### Input data
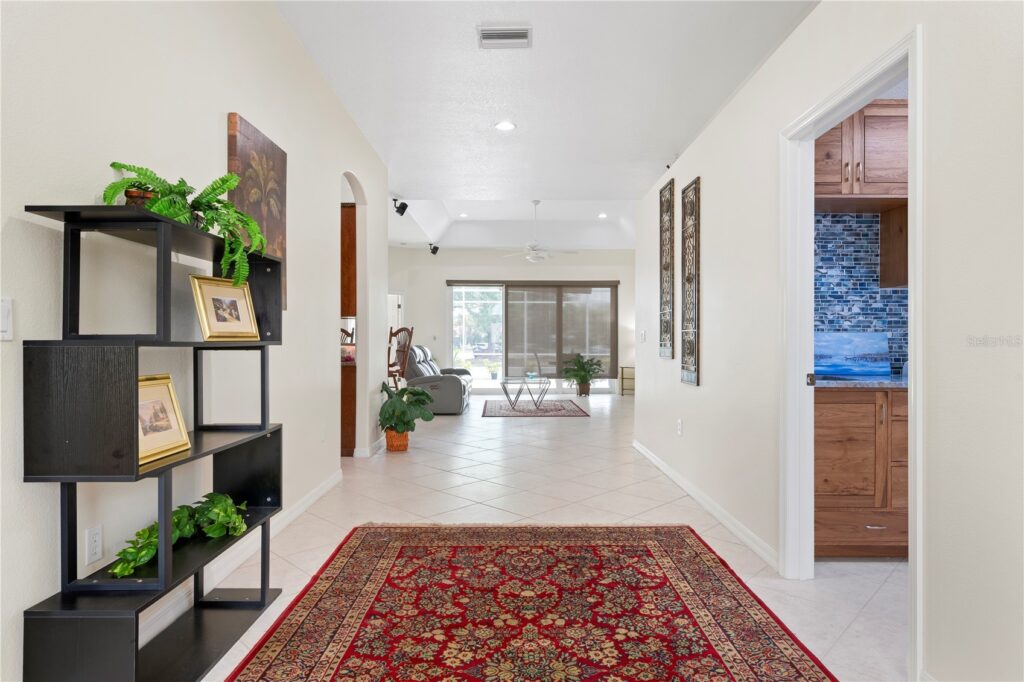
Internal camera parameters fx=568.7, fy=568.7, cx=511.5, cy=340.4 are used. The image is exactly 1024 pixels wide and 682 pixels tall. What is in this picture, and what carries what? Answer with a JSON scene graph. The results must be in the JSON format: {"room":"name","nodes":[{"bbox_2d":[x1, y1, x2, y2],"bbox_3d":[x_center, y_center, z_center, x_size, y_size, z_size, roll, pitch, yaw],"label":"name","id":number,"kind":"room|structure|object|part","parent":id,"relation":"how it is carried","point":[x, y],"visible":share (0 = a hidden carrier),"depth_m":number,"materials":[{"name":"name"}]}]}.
{"room":"hallway","nodes":[
{"label":"hallway","id":0,"kind":"room"},
{"bbox_2d":[0,0,392,681],"bbox_3d":[-1.406,-0.355,2.409,0.129,3.005,7.776,0,0,0],"label":"left wall","id":1,"kind":"structure","parent":0,"point":[249,104],"depth_m":2.24,"materials":[{"name":"white paint"}]},
{"bbox_2d":[0,297,12,340],"bbox_3d":[-1.371,-0.058,1.509,0.014,0.116,0.094,0,0,0],"label":"light switch","id":2,"kind":"object","parent":1,"relation":"attached to","point":[5,311],"visible":0.99,"depth_m":1.54,"materials":[{"name":"white plastic"}]},
{"bbox_2d":[84,525,102,564],"bbox_3d":[-1.385,0.675,1.885,0.009,0.117,0.073,0,0,0],"label":"wall socket","id":3,"kind":"object","parent":1,"relation":"attached to","point":[93,541],"visible":0.98,"depth_m":1.88,"materials":[{"name":"white plastic"}]},
{"bbox_2d":[137,469,342,646],"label":"baseboard","id":4,"kind":"structure","parent":1,"relation":"attached to","point":[321,492],"depth_m":2.76,"materials":[{"name":"white paint"}]},
{"bbox_2d":[226,113,286,309],"bbox_3d":[-1.367,-0.662,3.080,0.042,0.956,0.639,0,0,0],"label":"wall art","id":5,"kind":"object","parent":1,"relation":"attached to","point":[277,170],"visible":0.58,"depth_m":3.05,"materials":[{"name":"brown"}]},
{"bbox_2d":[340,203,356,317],"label":"upper cabinet","id":6,"kind":"object","parent":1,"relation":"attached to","point":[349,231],"visible":0.24,"depth_m":5.55,"materials":[{"name":"brown wood"}]},
{"bbox_2d":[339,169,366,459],"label":"arched doorway","id":7,"kind":"object","parent":1,"relation":"in","point":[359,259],"visible":0.51,"depth_m":5.27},
{"bbox_2d":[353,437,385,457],"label":"baseboard","id":8,"kind":"structure","parent":1,"relation":"attached to","point":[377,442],"depth_m":5.57,"materials":[{"name":"white paint"}]},
{"bbox_2d":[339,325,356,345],"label":"wooden chair","id":9,"kind":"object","parent":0,"point":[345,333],"visible":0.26,"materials":[{"name":"brown wood"}]},
{"bbox_2d":[384,245,632,394],"bbox_3d":[0.027,-0.435,11.948,5.932,3.118,0.150,0,0,0],"label":"back wall","id":10,"kind":"structure","parent":0,"point":[457,265],"depth_m":11.89,"materials":[{"name":"white paint"}]},
{"bbox_2d":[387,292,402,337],"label":"door","id":11,"kind":"structure","parent":10,"relation":"in","point":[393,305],"depth_m":11.86,"materials":[{"name":"white paint"}]},
{"bbox_2d":[447,281,617,392],"bbox_3d":[0.425,-0.055,11.999,3.625,2.321,0.112,0,0,0],"label":"sliding glass door","id":12,"kind":"structure","parent":10,"relation":"in","point":[465,299],"depth_m":11.99,"materials":[{"name":"glass"}]},
{"bbox_2d":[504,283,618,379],"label":"roller shade","id":13,"kind":"object","parent":12,"relation":"attached to","point":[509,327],"visible":0.89,"depth_m":11.89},
{"bbox_2d":[174,394,904,681],"bbox_3d":[0.331,1.181,5.476,8.470,0.102,13.162,0,0,0],"label":"floor","id":14,"kind":"structure","parent":0,"point":[634,508],"depth_m":3.87,"materials":[{"name":"tile"}]},
{"bbox_2d":[17,204,286,681],"bbox_3d":[-1.138,0.382,1.994,0.325,1.457,0.946,0,0,0],"label":"shelving unit","id":15,"kind":"object","parent":14,"relation":"on","point":[235,442],"visible":0.9,"depth_m":1.61,"materials":[{"name":"black wood"}]},
{"bbox_2d":[123,186,155,207],"bbox_3d":[-1.188,-0.425,1.825,0.101,0.098,0.100,0,0,0],"label":"small plant pot","id":16,"kind":"object","parent":15,"relation":"on","point":[133,191],"visible":0.44,"depth_m":1.79,"materials":[{"name":"brown ceramic"}]},
{"bbox_2d":[137,374,190,464],"bbox_3d":[-1.193,0.248,1.873,0.104,0.252,0.283,0,0,0],"label":"picture frame","id":17,"kind":"object","parent":15,"relation":"on","point":[161,404],"visible":0.74,"depth_m":1.90,"materials":[{"name":"gold metal"}]},
{"bbox_2d":[106,492,248,577],"bbox_3d":[-1.182,0.665,2.059,0.271,0.161,0.648,0,0,0],"label":"trailing plant","id":18,"kind":"object","parent":15,"relation":"on","point":[155,537],"visible":0.76,"depth_m":2.06,"materials":[{"name":"green plant"}]},
{"bbox_2d":[102,160,267,285],"bbox_3d":[-1.135,-0.401,2.018,0.489,0.430,0.563,0,0,0],"label":"fern","id":19,"kind":"object","parent":15,"relation":"on","point":[213,189],"visible":0.77,"depth_m":1.97,"materials":[{"name":"green plant"}]},
{"bbox_2d":[190,274,259,340],"bbox_3d":[-1.144,-0.128,2.264,0.096,0.239,0.281,0,0,20],"label":"picture frame","id":20,"kind":"object","parent":15,"relation":"on","point":[213,295],"visible":0.99,"depth_m":2.24,"materials":[{"name":"gold metal"}]},
{"bbox_2d":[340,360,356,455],"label":"wooden cabinet","id":21,"kind":"object","parent":14,"relation":"on","point":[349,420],"visible":0.23,"depth_m":5.50,"materials":[{"name":"brown wood"}]},
{"bbox_2d":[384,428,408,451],"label":"plant basket","id":22,"kind":"object","parent":14,"relation":"on","point":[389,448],"visible":0.69,"depth_m":5.76,"materials":[{"name":"orange wicker"}]},
{"bbox_2d":[387,325,414,390],"bbox_3d":[-1.742,0.442,8.087,0.531,1.320,0.539,0,0,35],"label":"wooden chair","id":23,"kind":"object","parent":14,"relation":"on","point":[411,333],"visible":0.59,"depth_m":8.04,"materials":[{"name":"brown wood"}]},
{"bbox_2d":[378,381,436,451],"bbox_3d":[-1.095,0.761,5.826,0.638,0.702,0.661,0,0,0],"label":"potted plant","id":24,"kind":"object","parent":14,"relation":"on","point":[389,416],"visible":0.98,"depth_m":5.72,"materials":[{"name":"green plant"}]},
{"bbox_2d":[403,344,473,413],"bbox_3d":[-1.214,0.590,9.523,1.015,1.010,2.153,0,0,0],"label":"recliner sofa","id":25,"kind":"object","parent":14,"relation":"on","point":[451,392],"visible":0.63,"depth_m":8.54,"materials":[{"name":"grey leather"}]},
{"bbox_2d":[218,522,832,681],"bbox_3d":[0.037,1.118,2.100,1.995,0.012,2.741,0,0,0],"label":"red rug","id":26,"kind":"object","parent":14,"relation":"on","point":[670,531],"visible":0.99,"depth_m":2.32,"materials":[{"name":"red carpet"}]},
{"bbox_2d":[480,399,588,417],"bbox_3d":[0.351,1.109,9.456,1.701,0.015,1.984,0,0,0],"label":"small rug","id":27,"kind":"object","parent":14,"relation":"on","point":[558,406],"visible":0.98,"depth_m":9.18,"materials":[{"name":"carpet"}]},
{"bbox_2d":[499,377,551,409],"bbox_3d":[0.231,0.873,9.455,0.899,0.455,0.792,0,0,0],"label":"coffee table","id":28,"kind":"object","parent":27,"relation":"on","point":[505,382],"visible":1,"depth_m":9.34,"materials":[{"name":"clear glass"}]},
{"bbox_2d":[560,352,603,396],"bbox_3d":[1.410,0.669,11.540,0.914,0.884,0.903,0,0,0],"label":"potted plant","id":29,"kind":"object","parent":14,"relation":"on","point":[584,368],"visible":0.99,"depth_m":11.43,"materials":[{"name":"green plant"}]},
{"bbox_2d":[618,365,634,395],"bbox_3d":[2.492,0.824,11.644,0.527,0.578,0.435,0,0,0],"label":"side table","id":30,"kind":"object","parent":14,"relation":"on","point":[622,378],"visible":0.54,"depth_m":11.54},
{"bbox_2d":[814,385,908,558],"bbox_3d":[2.030,0.678,3.122,1.250,0.885,0.608,0,0,0],"label":"lower cabinet","id":31,"kind":"object","parent":14,"relation":"on","point":[844,434],"visible":0.46,"depth_m":2.86,"materials":[{"name":"brown wood"}]},
{"bbox_2d":[810,373,906,389],"bbox_3d":[2.142,0.227,3.117,1.423,0.034,0.643,0,0,0],"label":"countertop","id":32,"kind":"structure","parent":31,"relation":"on","point":[896,382],"depth_m":2.92,"materials":[{"name":"stone"}]},
{"bbox_2d":[813,331,888,376],"bbox_3d":[1.958,0.077,3.414,0.579,0.260,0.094,0,0,0],"label":"painting","id":33,"kind":"object","parent":32,"relation":"on","point":[844,350],"visible":0.96,"depth_m":3.39,"materials":[{"name":"blue fabric"}]},
{"bbox_2d":[274,0,818,245],"bbox_3d":[0.147,-1.874,3.653,4.685,0.116,9.430,0,0,0],"label":"ceiling","id":34,"kind":"structure","parent":0,"point":[662,152],"depth_m":4.08,"materials":[{"name":"white paint"}]},
{"bbox_2d":[392,197,408,215],"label":"speaker","id":35,"kind":"object","parent":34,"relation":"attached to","point":[403,209],"visible":0.99,"depth_m":7.33,"materials":[{"name":"black plastic"}]},
{"bbox_2d":[428,242,439,254],"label":"speaker","id":36,"kind":"object","parent":34,"relation":"attached to","point":[435,247],"visible":0.99,"depth_m":11.01,"materials":[{"name":"black plastic"}]},
{"bbox_2d":[458,212,468,218],"bbox_3d":[-0.879,-2.273,10.339,0.195,0.024,0.195,0,0,0],"label":"recessed light","id":37,"kind":"object","parent":34,"relation":"in","point":[463,215],"visible":0.99,"depth_m":10.32,"materials":[{"name":"white"}]},
{"bbox_2d":[477,25,530,47],"bbox_3d":[-0.046,-1.846,3.457,0.328,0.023,0.217,0,0,0],"label":"air vent","id":38,"kind":"object","parent":34,"relation":"attached to","point":[512,34],"visible":0.99,"depth_m":3.44,"materials":[{"name":"white metal"}]},
{"bbox_2d":[494,120,515,131],"bbox_3d":[-0.059,-1.846,4.885,0.199,0.019,0.199,0,0,0],"label":"recessed light","id":39,"kind":"object","parent":34,"relation":"in","point":[503,126],"visible":0.99,"depth_m":4.88,"materials":[{"name":"white"}]},
{"bbox_2d":[499,199,576,262],"bbox_3d":[0.406,-1.723,8.933,1.261,0.989,1.235,0,0,0],"label":"ceiling fan","id":40,"kind":"object","parent":34,"relation":"hanging from","point":[538,257],"visible":0.99,"depth_m":8.85,"materials":[{"name":"white"}]},
{"bbox_2d":[597,212,607,218],"bbox_3d":[1.655,-2.273,10.344,0.196,0.025,0.199,0,0,0],"label":"recessed light","id":41,"kind":"object","parent":34,"relation":"in","point":[602,215],"visible":0.99,"depth_m":10.33,"materials":[{"name":"white"}]},
{"bbox_2d":[635,1,1023,681],"bbox_3d":[1.265,-0.287,2.543,0.125,2.909,7.604,0,0,0],"label":"right wall","id":42,"kind":"structure","parent":0,"point":[822,12],"depth_m":1.80,"materials":[{"name":"white paint"}]},
{"bbox_2d":[639,329,646,341],"bbox_3d":[1.324,-0.047,5.749,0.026,0.127,0.106,0,0,0],"label":"light switch","id":43,"kind":"object","parent":42,"relation":"attached to","point":[644,333],"visible":0.99,"depth_m":5.73,"materials":[{"name":"white plastic"}]},
{"bbox_2d":[659,177,674,357],"bbox_3d":[1.362,-0.632,5.010,0.029,1.514,0.385,0,0,0],"label":"wall panel","id":44,"kind":"object","parent":42,"relation":"attached to","point":[668,265],"visible":0.99,"depth_m":4.99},
{"bbox_2d":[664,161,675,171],"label":"speaker","id":45,"kind":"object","parent":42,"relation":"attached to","point":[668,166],"visible":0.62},
{"bbox_2d":[676,418,683,435],"bbox_3d":[1.300,0.673,4.413,0.013,0.123,0.074,0,0,0],"label":"wall socket","id":46,"kind":"object","parent":42,"relation":"attached to","point":[680,428],"visible":0.97,"depth_m":4.39,"materials":[{"name":"white plastic"}]},
{"bbox_2d":[681,179,699,384],"bbox_3d":[1.341,-0.436,4.299,0.032,1.498,0.387,0,0,0],"label":"wall panel","id":47,"kind":"object","parent":42,"relation":"attached to","point":[686,378],"visible":0.99,"depth_m":4.28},
{"bbox_2d":[633,440,779,572],"bbox_3d":[1.298,1.089,4.397,0.017,0.091,3.750,0,0,0],"label":"right baseboard","id":48,"kind":"structure","parent":42,"relation":"attached to","point":[662,464],"depth_m":3.55,"materials":[{"name":"white paint"}]},
{"bbox_2d":[781,28,920,681],"bbox_3d":[1.370,0.080,2.297,0.159,2.103,1.009,0,0,0],"label":"door frame","id":49,"kind":"structure","parent":42,"relation":"in","point":[910,275],"depth_m":2.64,"materials":[{"name":"white paint"}]},
{"bbox_3d":[1.630,0.218,3.120,0.040,0.071,0.049,0,0,0],"label":"door latch","id":50,"kind":"part","parent":49,"relation":"part of","materials":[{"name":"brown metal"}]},
{"bbox_2d":[815,211,909,375],"bbox_3d":[2.429,-0.292,3.483,2.307,1.022,0.013,0,0,0],"label":"tile backsplash","id":51,"kind":"structure","parent":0,"point":[902,291],"depth_m":3.48,"materials":[{"name":"blue tile"}]},
{"bbox_2d":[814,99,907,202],"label":"upper cabinet","id":52,"kind":"object","parent":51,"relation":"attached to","point":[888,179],"visible":0.62,"depth_m":3.14,"materials":[{"name":"brown wood"}]},
{"bbox_2d":[878,203,908,289],"bbox_3d":[2.559,-0.732,3.295,0.635,0.846,0.366,0,0,0],"label":"upper cabinet","id":53,"kind":"object","parent":51,"relation":"attached to","point":[882,241],"visible":0.4,"depth_m":3.35,"materials":[{"name":"brown wood"}]}
]}

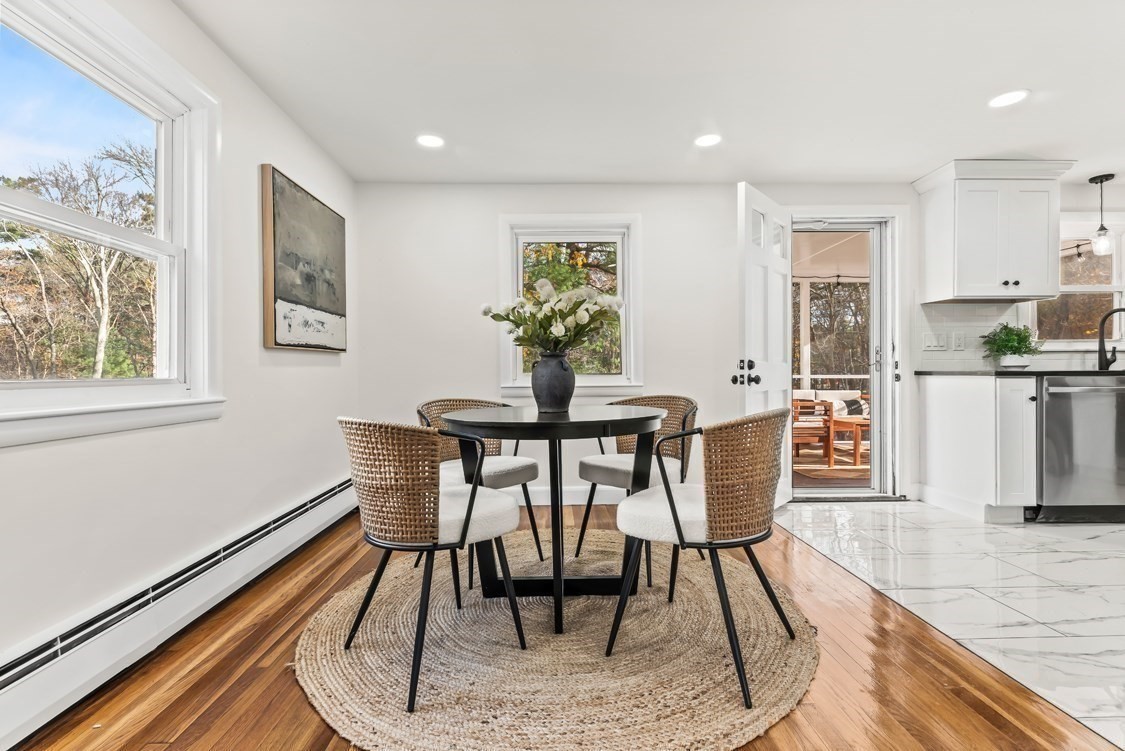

### Work task
A single number is expected: how many lines in the material above contain the word "chair".

### Answer
2